LaVaughn, a high school senior, is finally seeing her hard work pay off . She’s just been accepted to WIMS (Women in Medical Science), a prestigious after-school program for girls from impoverished areas of the city. At first, Dr. Moore, the program’s founder, takes a special interest in LaVaughn and agrees to write her a college recommendation letter. But when LaVaughn uncovers a dark secret from Dr. Moore’s past, their relationship quickly turns sour—and LaVaughn sees her chance at a college education “falling through the air.”

JLG Review: Told in verse, this final novel in Virginia Euwer Wolff ’s acclaimed Make Lemonade trilogy is a tender rumination on the themes of motherhood, responsibility, and endurance.

From the beginning, readers have known LaVaughn to be a studious go-getter, a young girl determined to rise above her circumstances and attend college. In This Full House, LaVaughn’s goal is finally in sight, but several women in her life—each dealing with the consequences of an unplanned pregnancy—test her focus and temporarily send her moral compass spinning.

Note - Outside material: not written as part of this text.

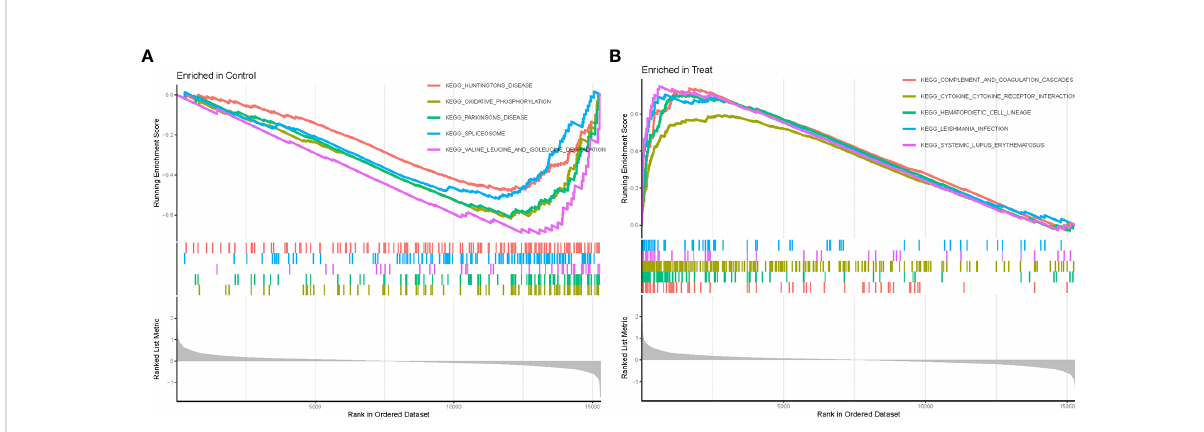
FIGURE 3 GSEA enrichment analysis. (A) KEGG pathway set scores enriched in the control group. (B) KEGG pathway set scores enriched in the Treat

This Full House never offers easy answers.  Throughout the trilogy, LaVaughn’s tenacity has made her unique, but it’s her capacity to face ambivalence, self-doubt, and change that makes her a true heroine—a character worth growing with and toward.

NOTE: COHS Titans–The above review is excerpted from the Junior Library Guild. (Meaning that I didn’t write it and don’t want to take credit from something I didn’t do!) We belong to the Junior Library Guild and purchase four books from them each month, so we have access to these reviews. I’m going to start posting excerpts from the reviews in the hope that you will see what great books we get from JLG–and come check them out! If you want to read the whole review, ask your English teacher. I have made copies for him or her to post in the classroom.

Ms. W

“Same Kind of Different as Me” by Ron Hall and Denver Moore with Lynn Vincent

Ms. G here at COHS recommended this book to me because it was so moving that she couldn’t put it down. It’s quite a tale—and I think you, too, will be moved to tears.

Author Ron Hall is married to a woman who cares so deeply for others that her story is pure inspiration to the reader. Debra Hall’s willingness to not only feed and clothe but befriend the homeless shows us what true faith can do—it knocks the patronizing ego right off the shelf and helps us see the real person we are connecting with. Debra’s faith is the force that lets her recognize Denver Moore as a man for whom God has big plans.

Denver was a homeless African-American who came to the Union Gospel Mission for meals, but who kept himself apart from others and trusted no one–with good reason. Denver grew up in the American South not only under Jim Crow laws, but as a sharecropper—which translates as a sort of modern slavery. He lived in a place that time left behind, where he works land he doesn’t own and owes money to ‘the man’ for bare essentials. He never went to school; being illiterate, there seems to be no escape for him from desperate poverty. (There’s a story of racism in the book that will chill your bones, but I don’t want to give away the whole book!)

Denver and other homeless people start referring to the Halls as “Mr. and Mrs. Tuesday” because they work at the homeless mission every Tuesday, unlike most folks who are just holiday volunteers. Soon Deborah is spending many days each week helping, organizing outing, and more. Denver’s faith is revived through Deborah’s actions.

When tragedy strikes the Halls, the tables turn and Denver’s friendship helps them keep their faith. As Denver says, using fishing as his metaphor, true friendship isn’t a catch-and-release program. It’s for keeps.

When your teacher asks you to read a biography or memoir, pick this one up and see how ordinary people overcome extraordinary obstacles.